---- Raw data
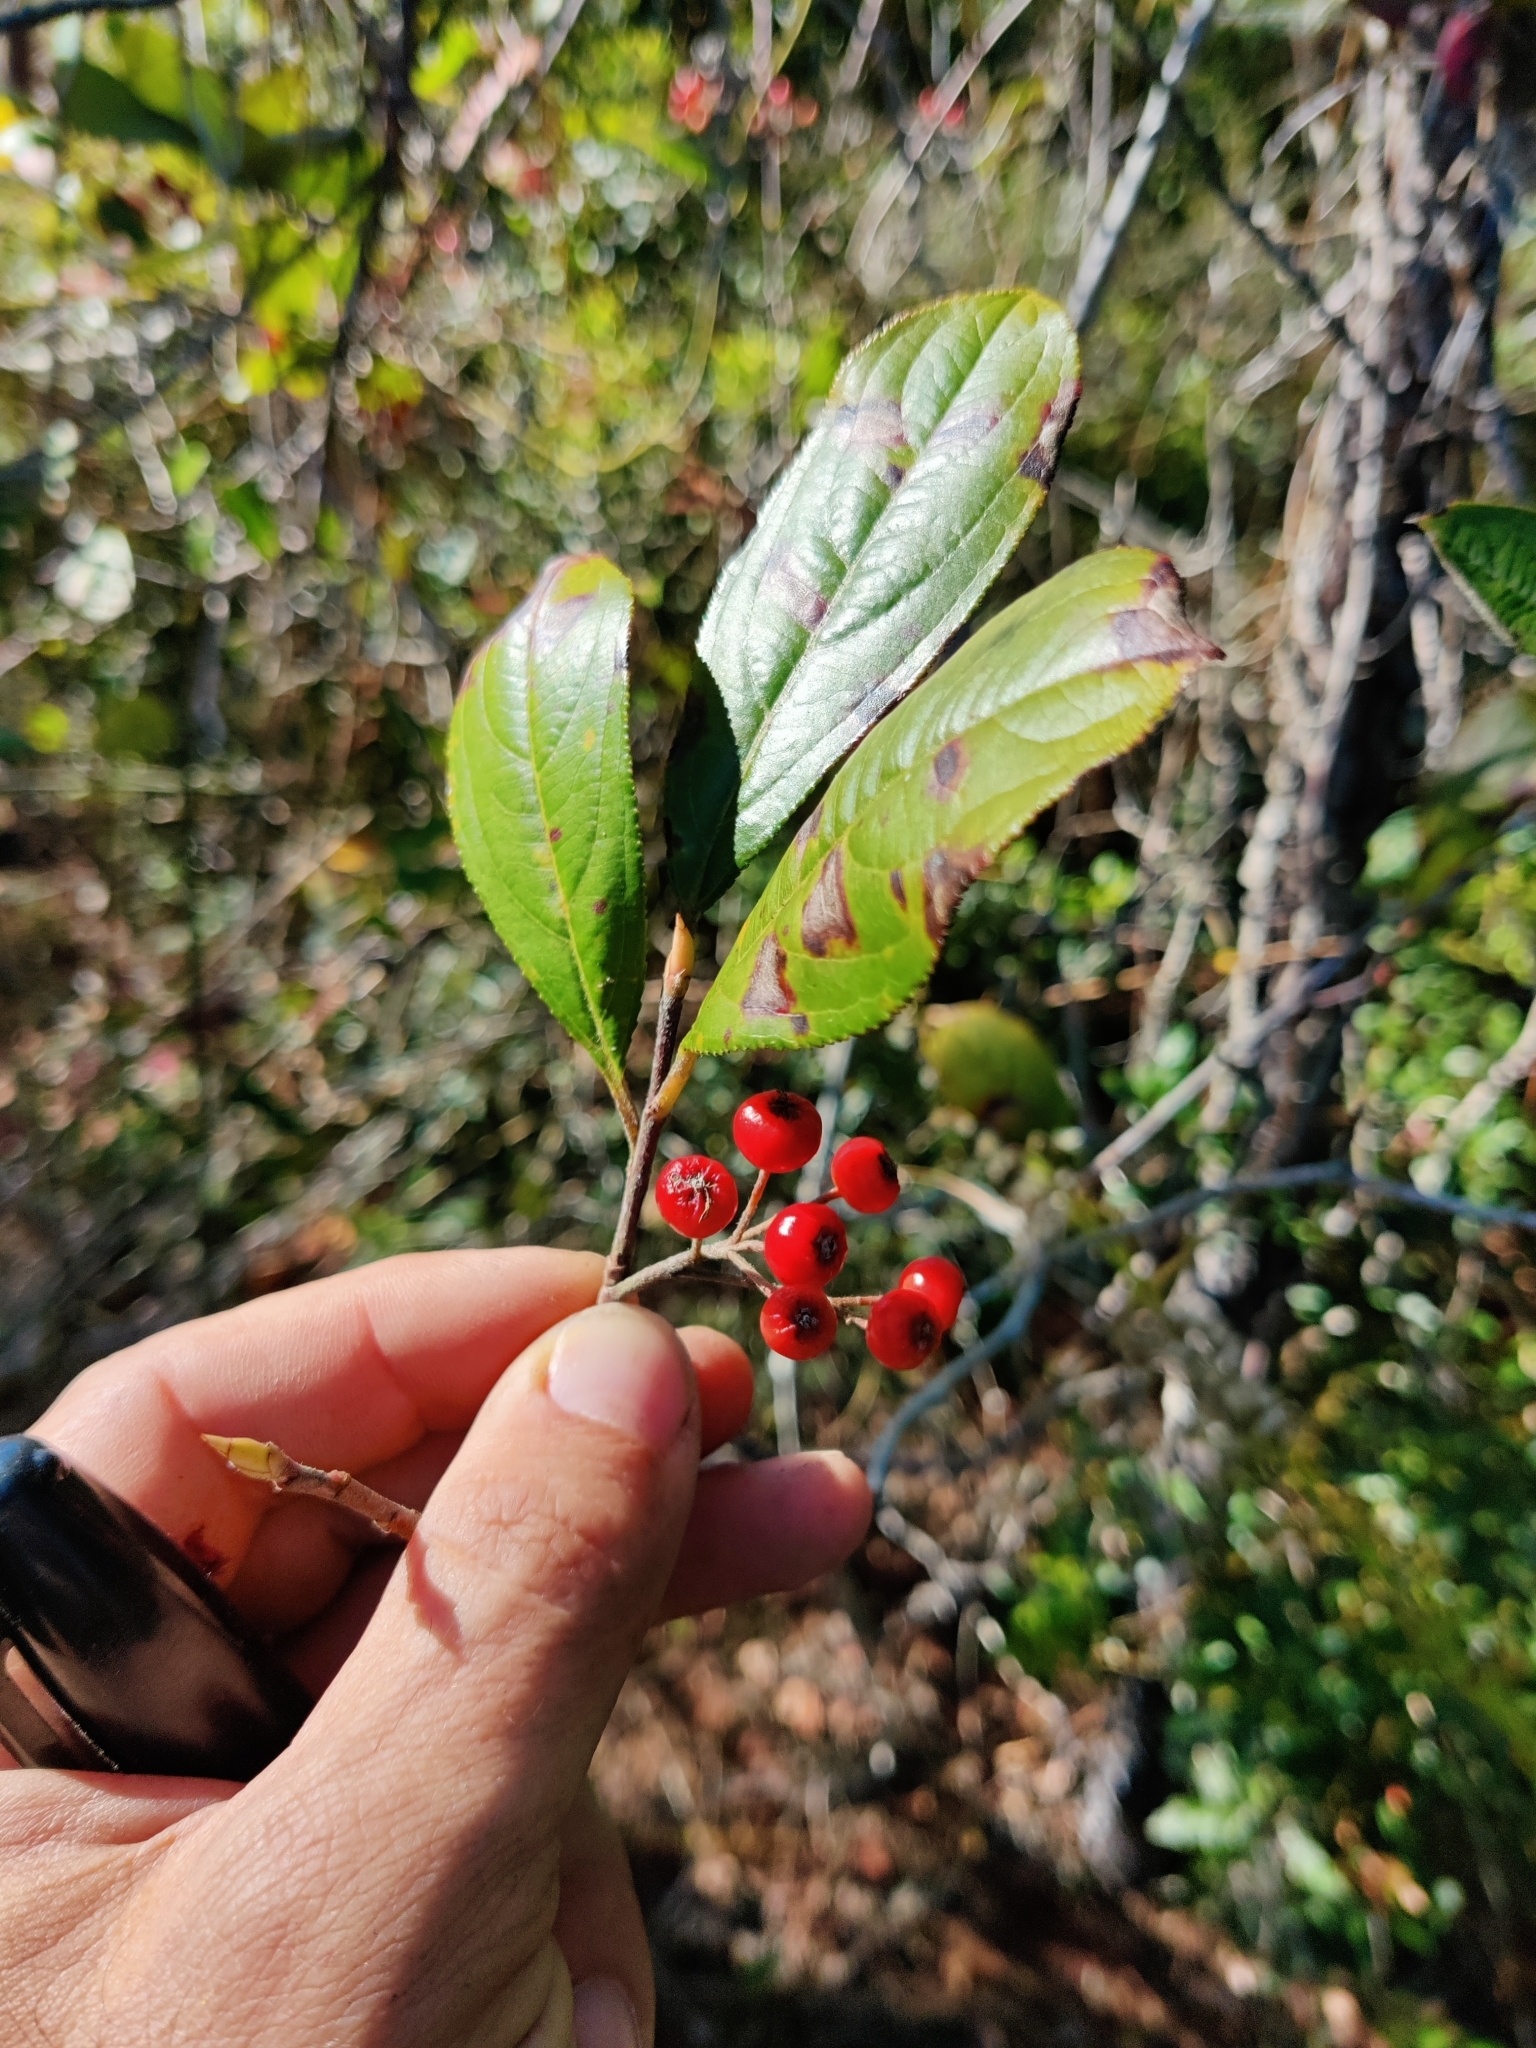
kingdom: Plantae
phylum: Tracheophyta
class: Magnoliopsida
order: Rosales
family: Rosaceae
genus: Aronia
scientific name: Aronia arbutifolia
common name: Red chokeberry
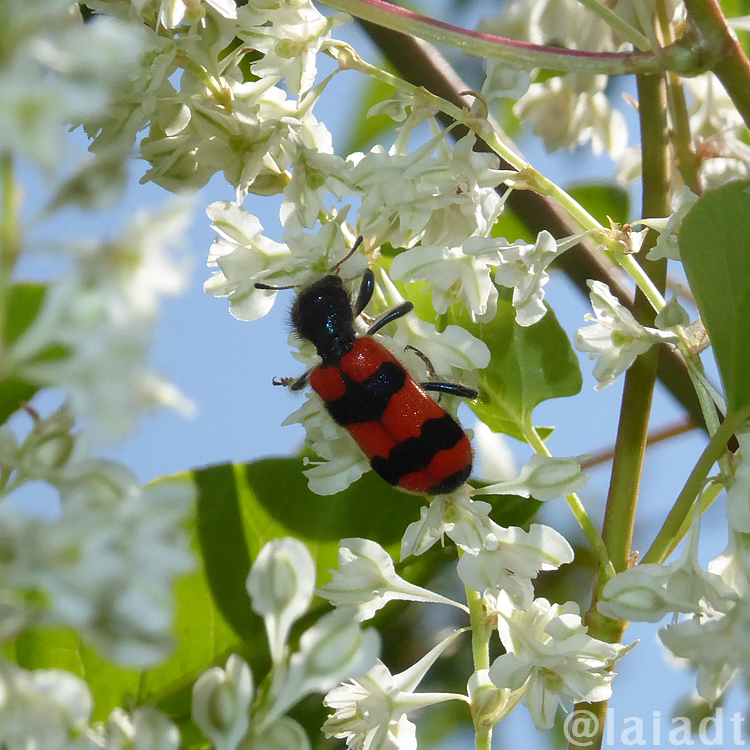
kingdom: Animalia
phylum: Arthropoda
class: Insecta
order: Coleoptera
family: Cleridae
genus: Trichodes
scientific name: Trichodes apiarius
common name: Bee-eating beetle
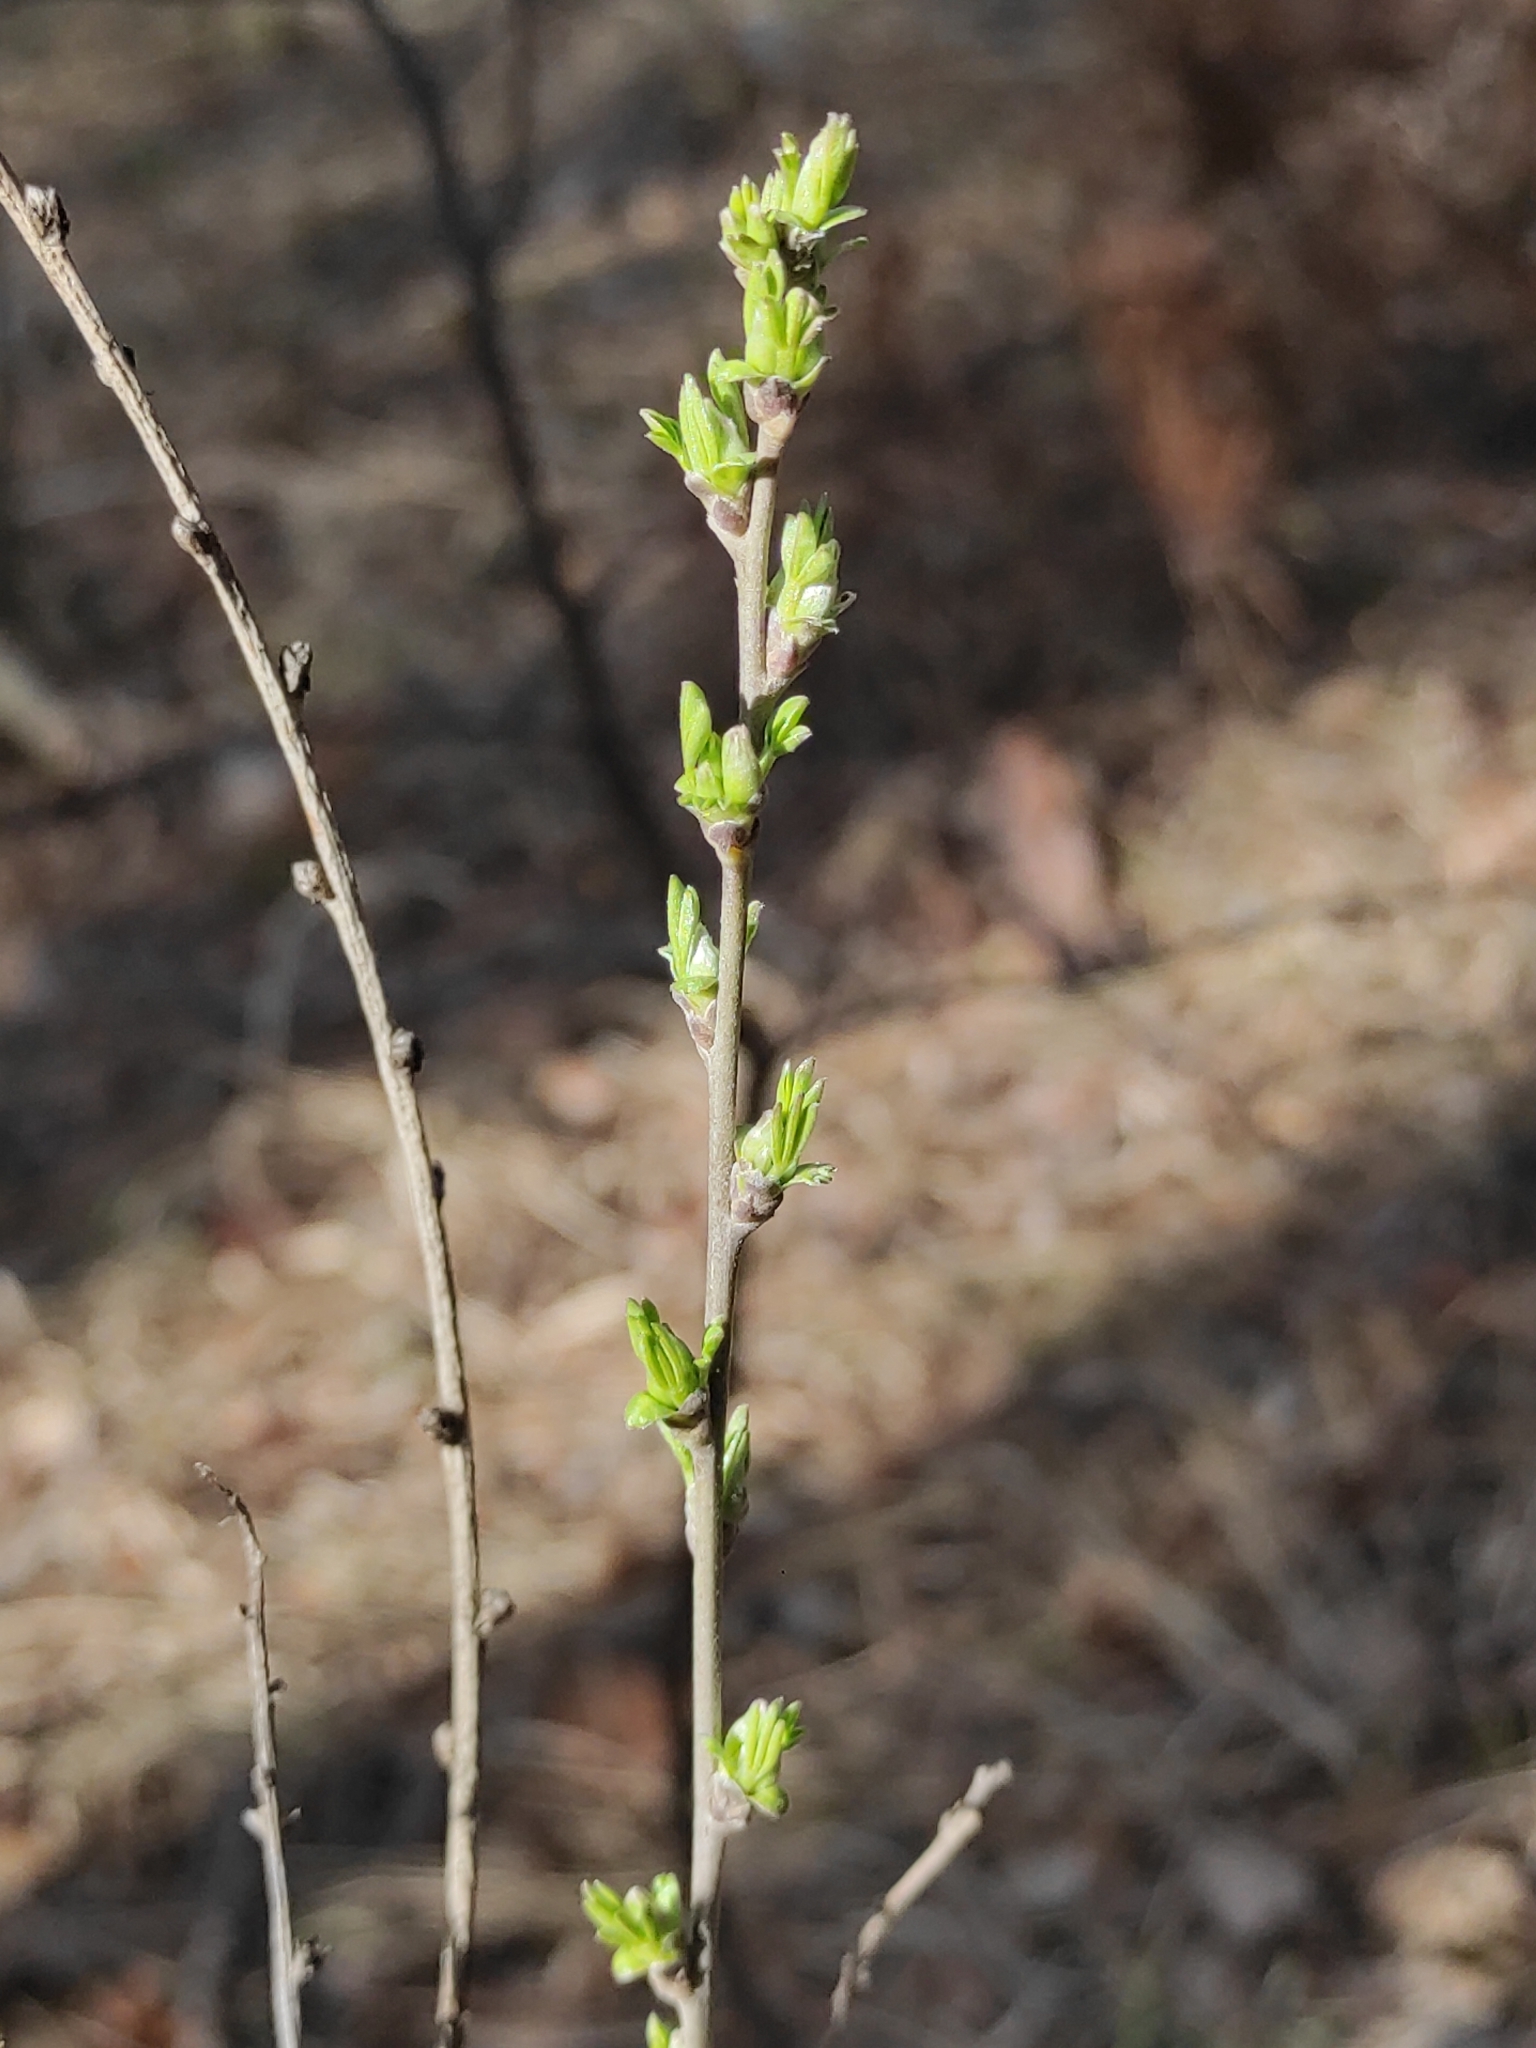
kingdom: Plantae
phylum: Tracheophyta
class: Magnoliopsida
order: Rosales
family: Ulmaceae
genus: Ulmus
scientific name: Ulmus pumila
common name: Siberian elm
--------
Copy every line of text in the entries above word for word, leaving out the pictures.

[Response below]
kingdom: Plantae
phylum: Tracheophyta
class: Magnoliopsida
order: Rosales
family: Rosaceae
genus: Aronia
scientific name: Aronia arbutifolia
common name: Red chokeberry
kingdom: Animalia
phylum: Arthropoda
class: Insecta
order: Coleoptera
family: Cleridae
genus: Trichodes
scientific name: Trichodes apiarius
common name: Bee-eating beetle
kingdom: Plantae
phylum: Tracheophyta
class: Magnoliopsida
order: Rosales
family: Ulmaceae
genus: Ulmus
scientific name: Ulmus pumila
common name: Siberian elm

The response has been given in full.